SUPPLIED MATERIAL:

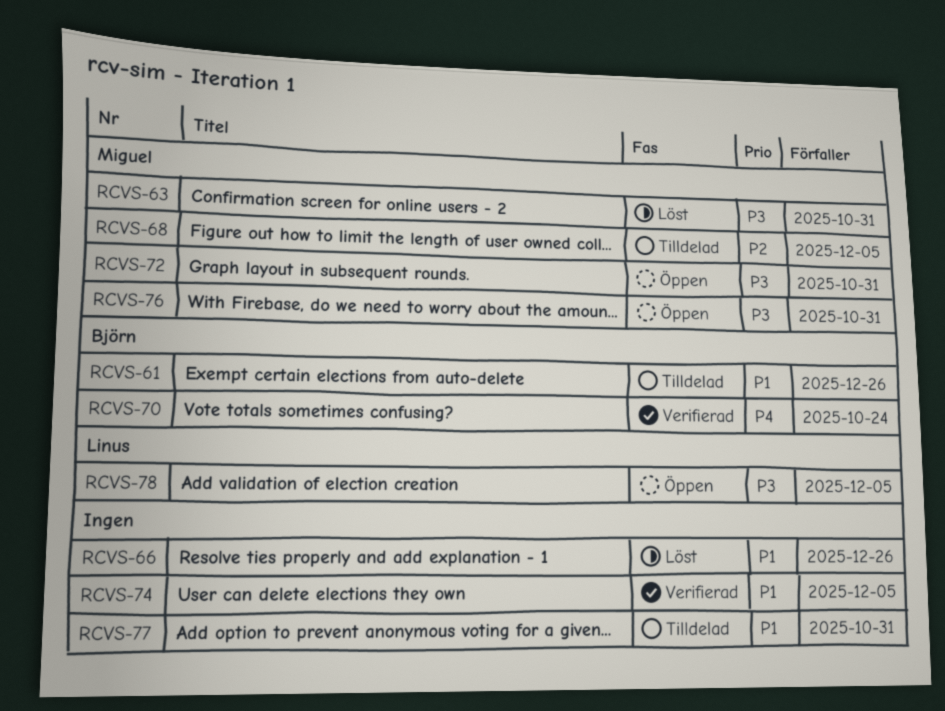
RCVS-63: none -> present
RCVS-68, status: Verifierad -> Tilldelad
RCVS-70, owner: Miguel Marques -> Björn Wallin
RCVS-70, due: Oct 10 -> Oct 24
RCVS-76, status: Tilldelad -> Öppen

YOUR TASK: Repeat the material above verbatim. Leave the pictures behind.

PROBLEM SOLUTION:
RCVS-63: none -> present
RCVS-68, status: Verifierad -> Tilldelad
RCVS-70, owner: Miguel Marques -> Björn Wallin
RCVS-70, due: Oct 10 -> Oct 24
RCVS-76, status: Tilldelad -> Öppen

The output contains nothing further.